章梓君所言,也確是實情。經了今夜這場事端,明日朝上還不知要生出怎樣的風波。他必得趕在毓王的援兵到來之前,將事情了結。
當下,他咬牙道:「便就如卿所說!」
翌日天色微亮,行宮左近百姓起來開門,卻驚見行宮為江州軍士並禁軍重重包圍。但有走近,必被驅逐。
江州城中的官員,已被連夜召進宮中。一眾大臣進了行宮,方才知曉竟是懷王假傳的聖旨。
懷王手下人馬將這些官員連同京裡伴駕前來的臣子,一網打盡,盡數關在一處宮室之中。眾人方知這懷王是要犯上作亂,但人已陷入囹圄,只是叫天不應,無法可施。
那些被策反的江州叛軍並禁軍圍住了行宮,聲稱毓王有意毒害皇帝,要勤王救駕。毓王自也打出了護駕的旗號,兩方人馬以行宮中軸為線對峙。懷王手中人馬眾多,但毓王卻佔了龍庭,護持在皇帝左右。雙方各有顧忌,一時倒也難分上下。
姜紅菱等一眾女眷,被安頓在毓王宮室之中,知曉了外頭的局勢,雖是擔驚受怕,卻也只得聽天由命。

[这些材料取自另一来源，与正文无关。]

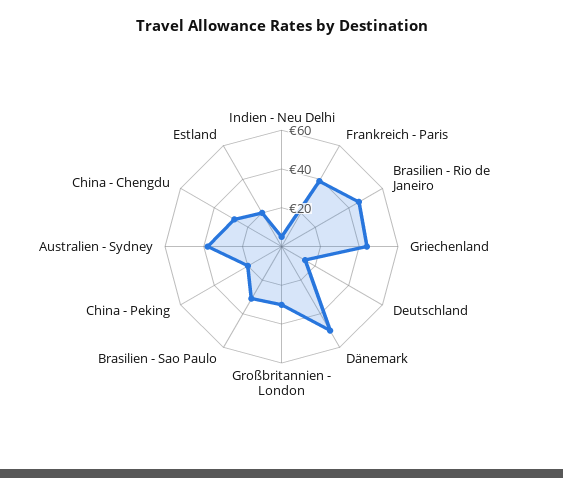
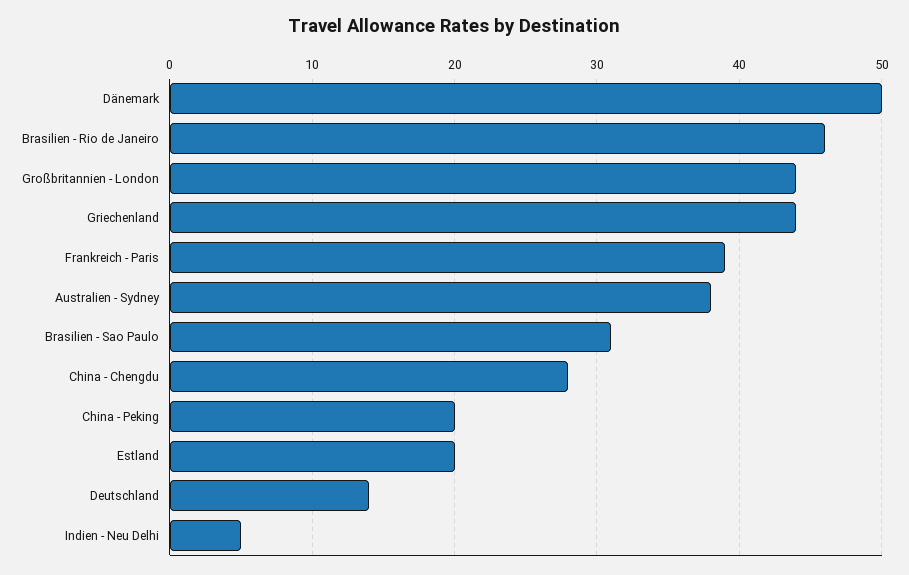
Großbritannien - London: 30 -> 44

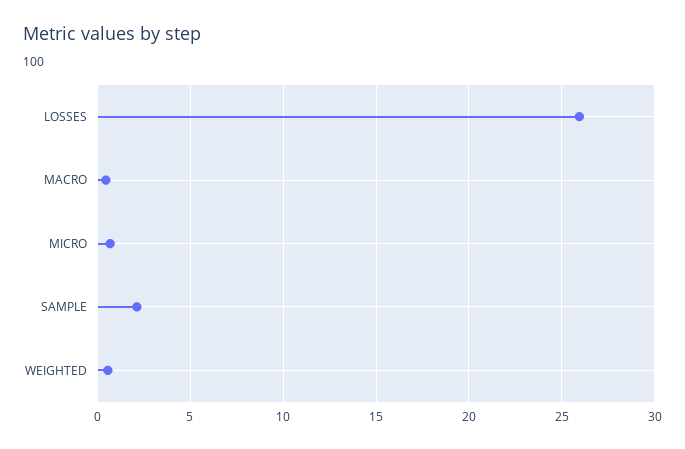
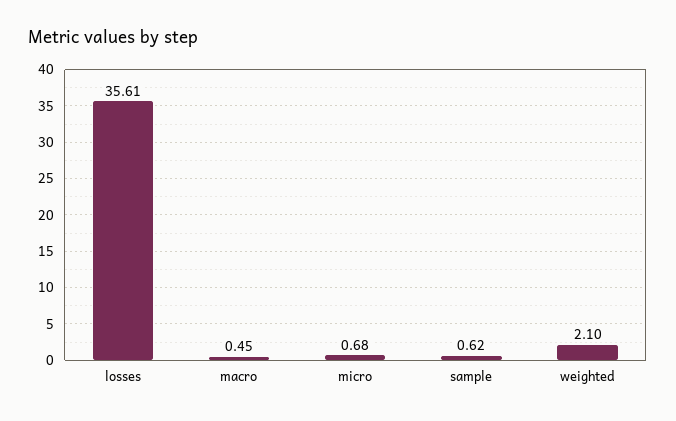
LOSSES: 26 -> 35.61
SAMPLE: 2 -> 0.62
WEIGHTED: 0.5 -> 2.1

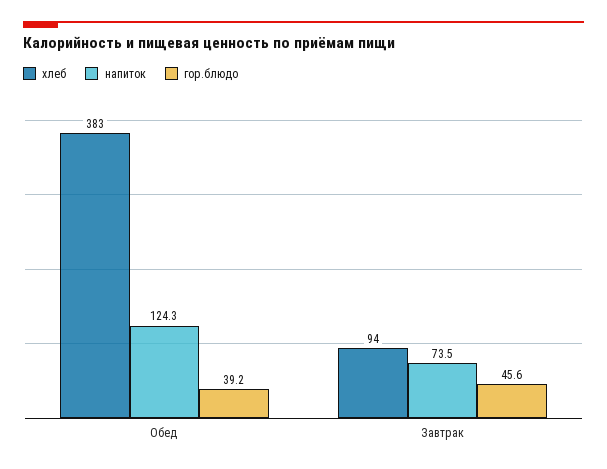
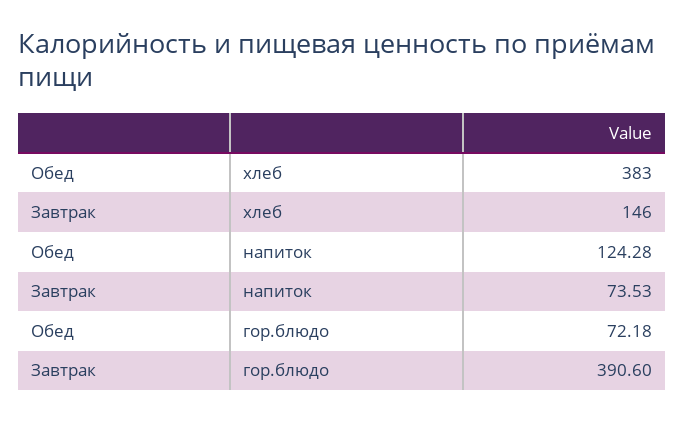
гор.блюдо, Обед: 39.2 -> 72.18
хлеб, Завтрак: 94 -> 146
гор.блюдо, Завтрак: 45.6 -> 390.6

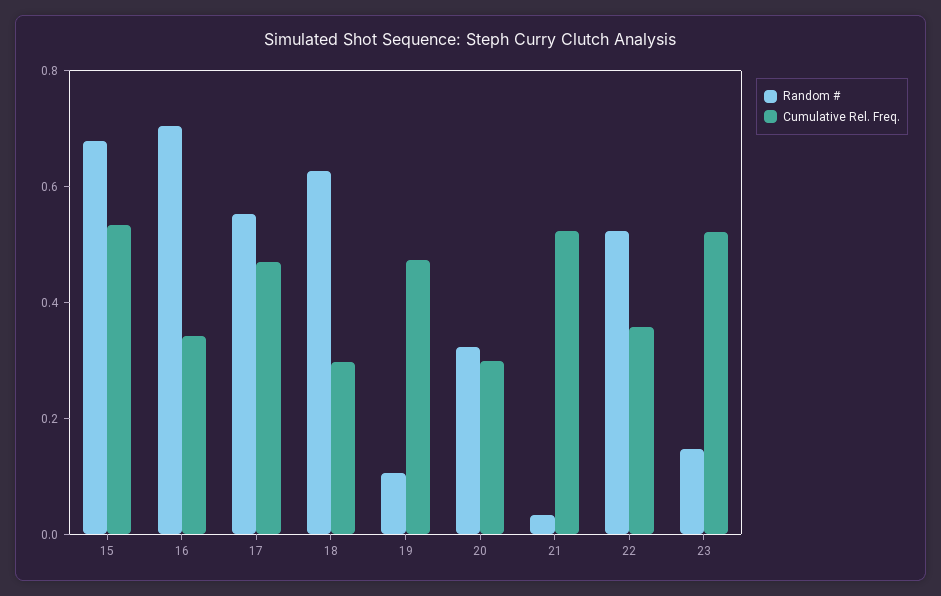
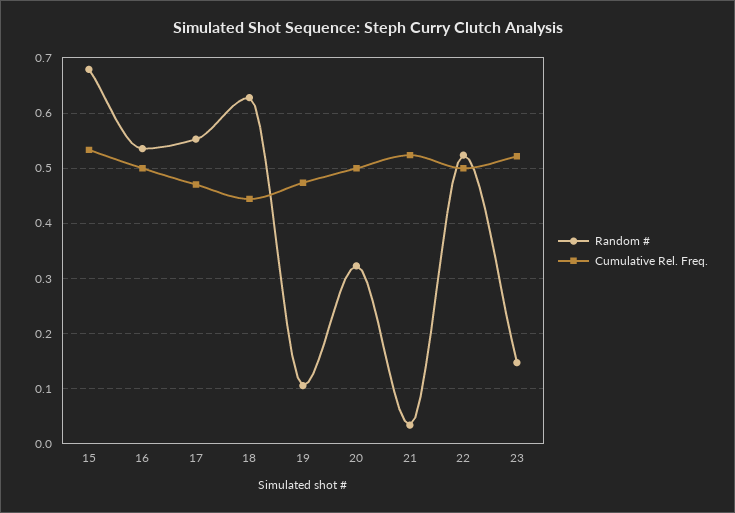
Random #, 16: 0.7 -> 0.54
Cumulative Rel. Freq., 16: 0.35 -> 0.5
Cumulative Rel. Freq., 18: 0.3 -> 0.44
Cumulative Rel. Freq., 20: 0.3 -> 0.5
Cumulative Rel. Freq., 22: 0.35 -> 0.5

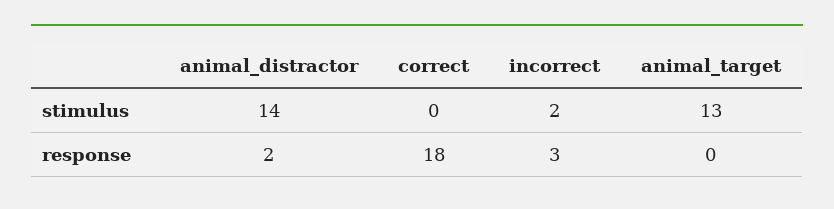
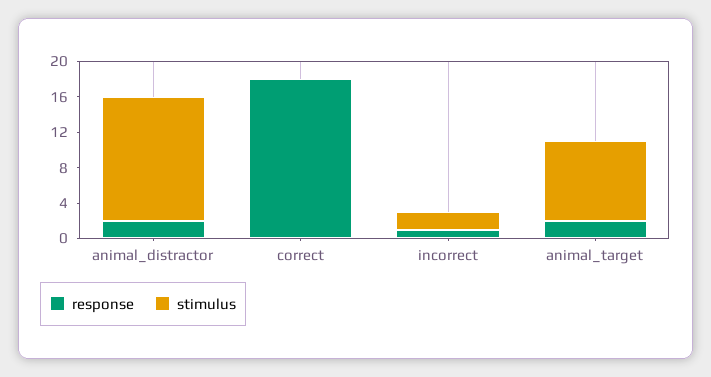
stimulus, animal_target: 13 -> 9
response, incorrect: 3 -> 1
response, animal_target: 0 -> 2

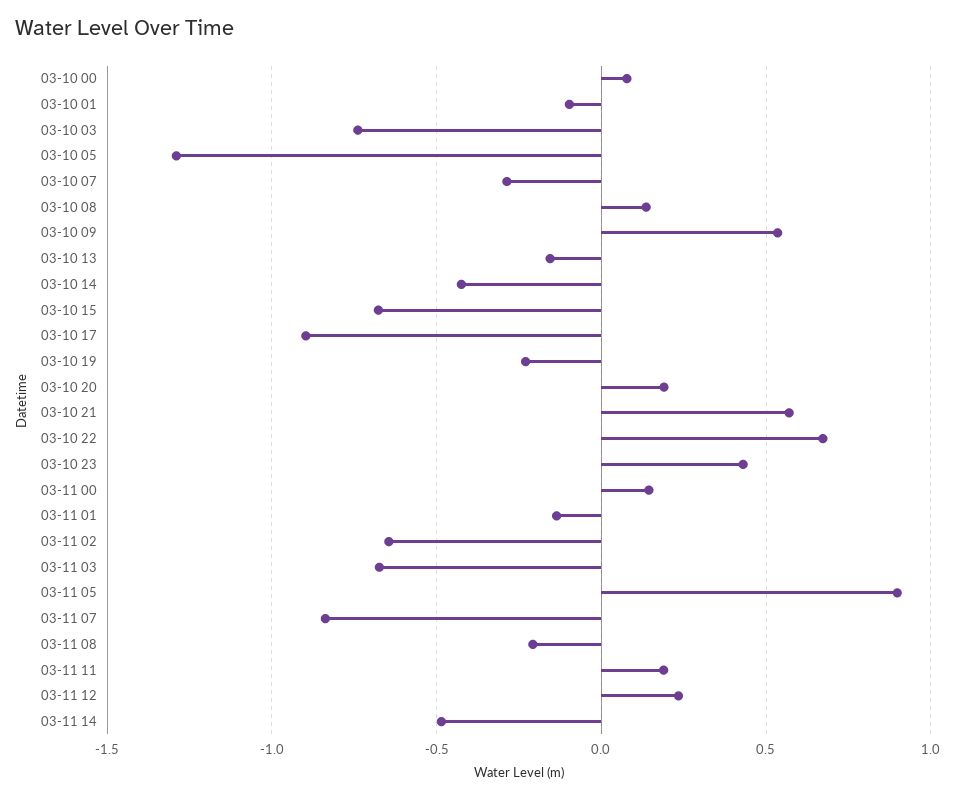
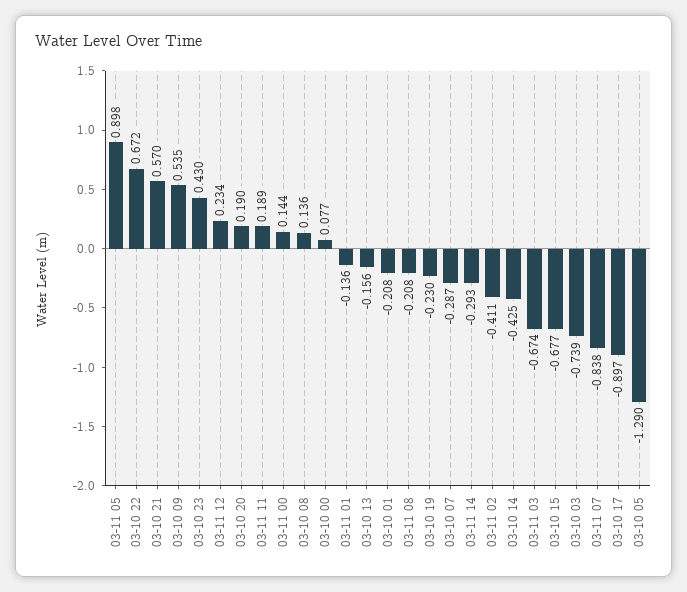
03-10 01: -0.1 -> -0.208
03-11 02: -0.65 -> -0.411
03-11 14: -0.5 -> -0.293

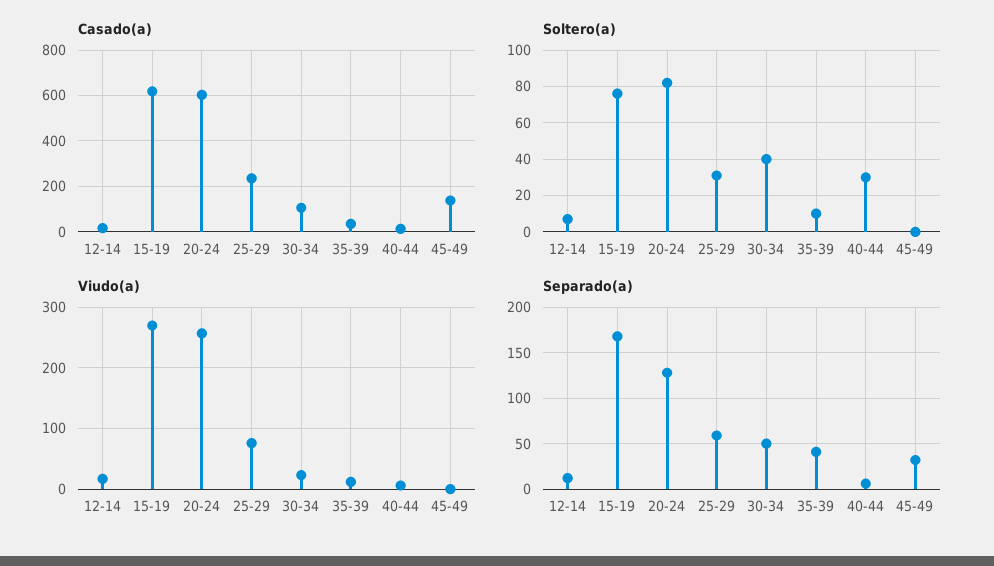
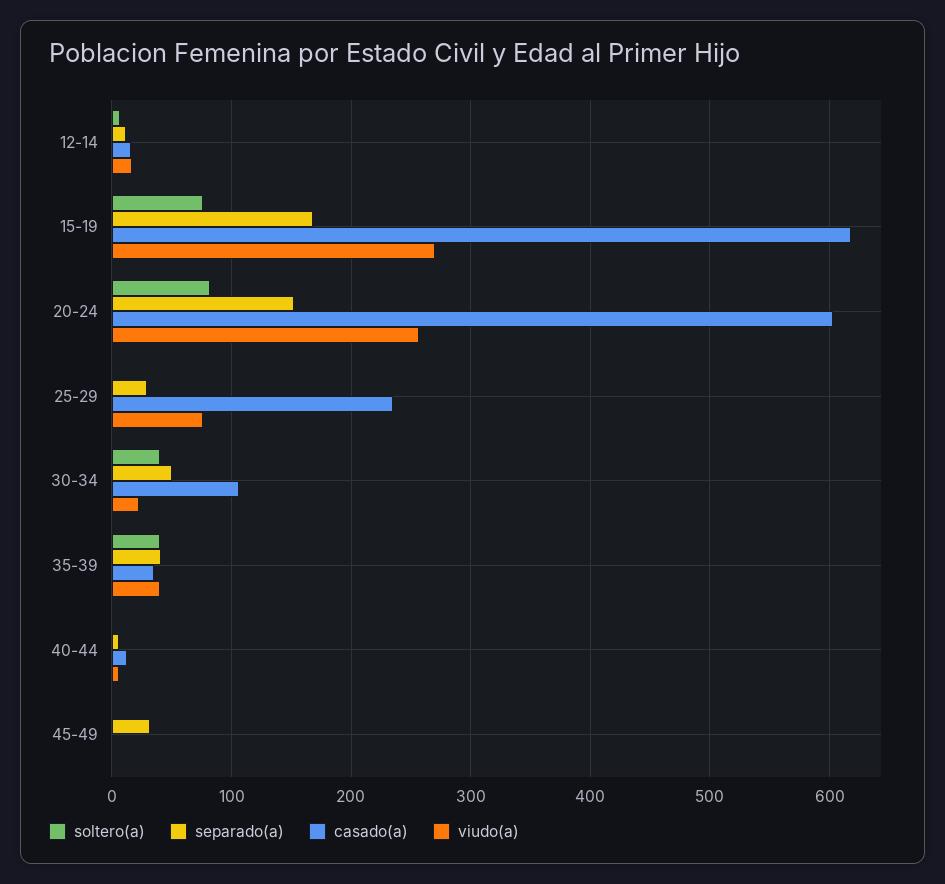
Casado(a), 45-49: 150 -> 0
Soltero(a), 25-29: 30 -> 0
Soltero(a), 35-39: 10 -> 40
Soltero(a), 40-44: 30 -> 0
Viudo(a), 35-39: 10 -> 40
Separado(a), 20-24: 130 -> 150
Separado(a), 25-29: 60 -> 30

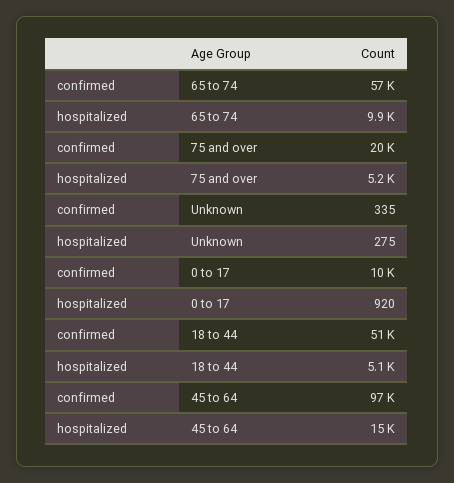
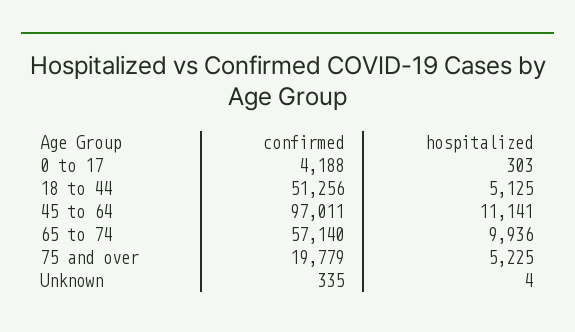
hospitalized, Unknown: 275 -> 4
confirmed, 0 to 17: 10000 -> 4188
hospitalized, 0 to 17: 920 -> 303
hospitalized, 45 to 64: 15000 -> 11141

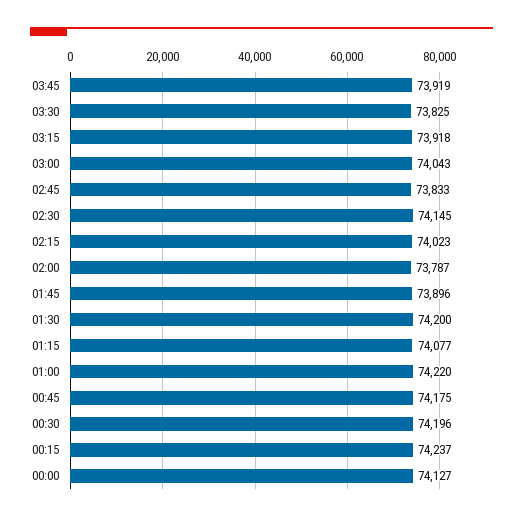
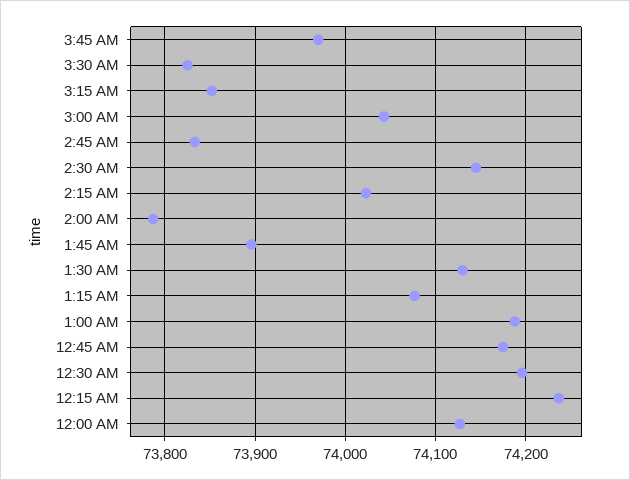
03:45: 73919 -> 73970
03:15: 73918 -> 73850
01:30: 74200 -> 74130
01:00: 74220 -> 74190

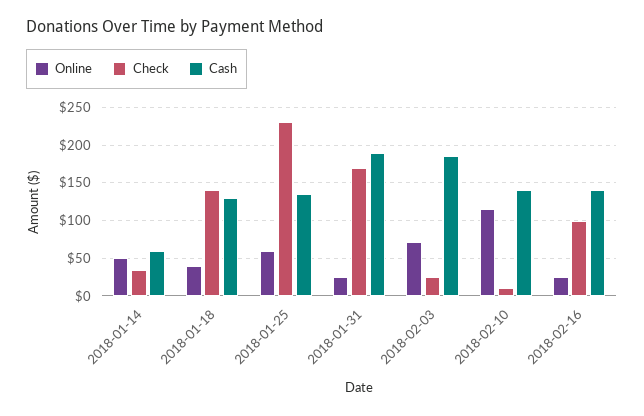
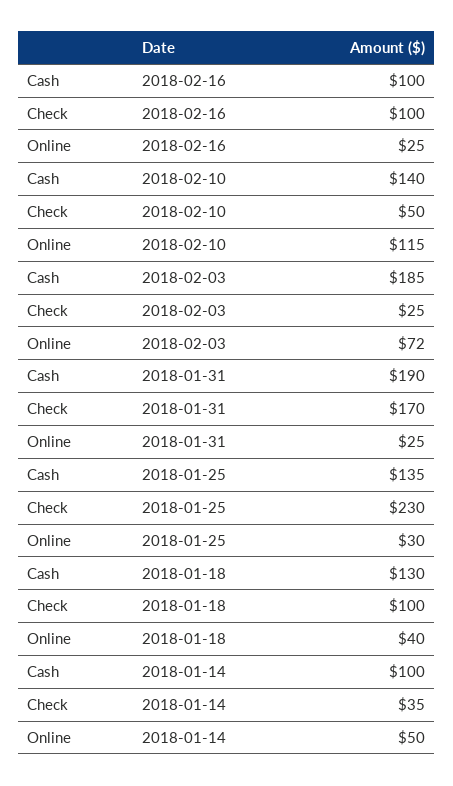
Cash, 2018-01-14: 60 -> 100
Check, 2018-01-18: 140 -> 100
Online, 2018-01-25: 60 -> 30
Check, 2018-02-10: 10 -> 50
Cash, 2018-02-16: 140 -> 100

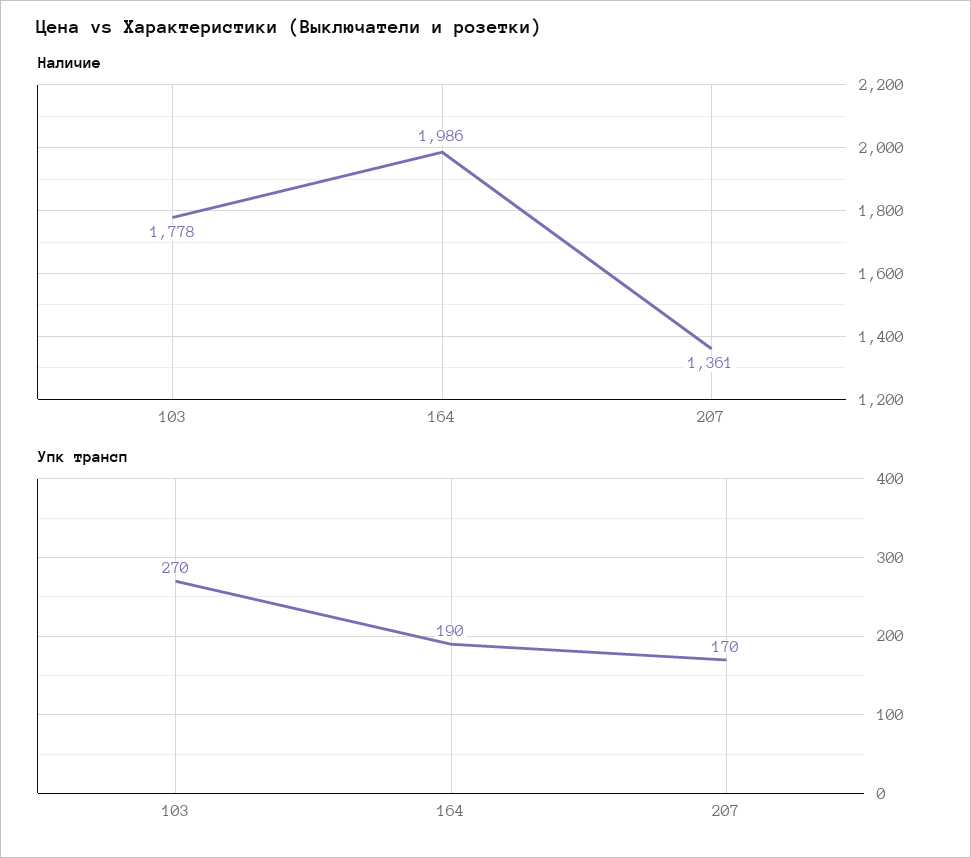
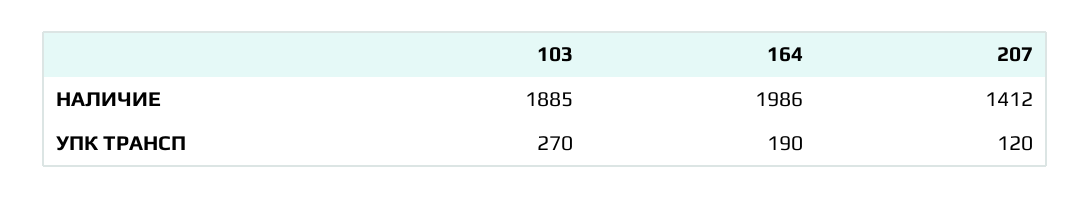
Наличие, 103: 1778 -> 1885
Наличие, 207: 1361 -> 1412
Упк трансп, 207: 170 -> 120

這日午後,日頭正好,姜紅菱正在院中石凳上坐,看著院中冬青枝葉蒼翠,心中掛念著顧思杳的安危,不由愁上了眉頭。
毓王自外頭進來,正瞧見這婦人坐於庭中,手託香腮,膚白如脂,日頭灑在她肩上背上,添上了一絲淡淡的光輝。她脂粉未施,清淡的眉眼微微皺著,彷彿帶著一抹愁意。
他出了一會兒神,隨即邁步上前,揚聲道:「天氣清和,出來坐坐?」
姜紅菱聽見動靜,回身瞧見是他,起身道了個萬福,微笑道:「見過王爺。」
毓王看著她,比之前回見她時,她的一言一笑,一舉一動,更多了幾分成熟的風韻。他頓了頓,問道:「可還住的習慣?」
姜紅菱淺笑回道:「權宜之策,倒也無謂慣與不慣。有個容身之所,便是好的。」
毓王眉毛一挑:「你倒是大膽,這裡可是宮廷內院。多少人想進,還進不來呢。任憑侯府怎樣富麗,只怕也及不上行宮分毫罷?」
姜紅菱笑道:「不過是臨時棲身之地,終是要離去的。奢華與否,倒也無謂。」說著,她又欠身行禮:「民婦失言,請王爺恕罪。」
毓王卻不以為忤,倒深喜她這不卑不亢的姿態,一笑置之,說道:「探馬回報,世子帶了兵馬,已在城外。」
姜紅菱微微一怔,不由笑意盈腮,彷彿一道光華在面上漾開。
毓王看在眼中,不知為何心中卻微有不悅。他低低咳嗽了一聲,說道:「待援兵一到,行宮便可解圍。如今,大勢已定。」
姜紅菱不知他為何突然與自己說這些話,淺笑應道:「那便恭喜王爺。」
毓王盯著眼前的如花女子,眸中精光閃爍,他問道:「你,可願入宮?」
姜紅菱瞪大了眼睛,心口劇烈震動,面前這男子金冠蟒袍,腰纏玉帶,背手而立,正自目不斜視的看著自己。目光自他頭頂落下,俊美的臉上,帶著一絲不容置疑的氣魄。昔日的生嫩少年,短短几月之間,已然有了王者的風範。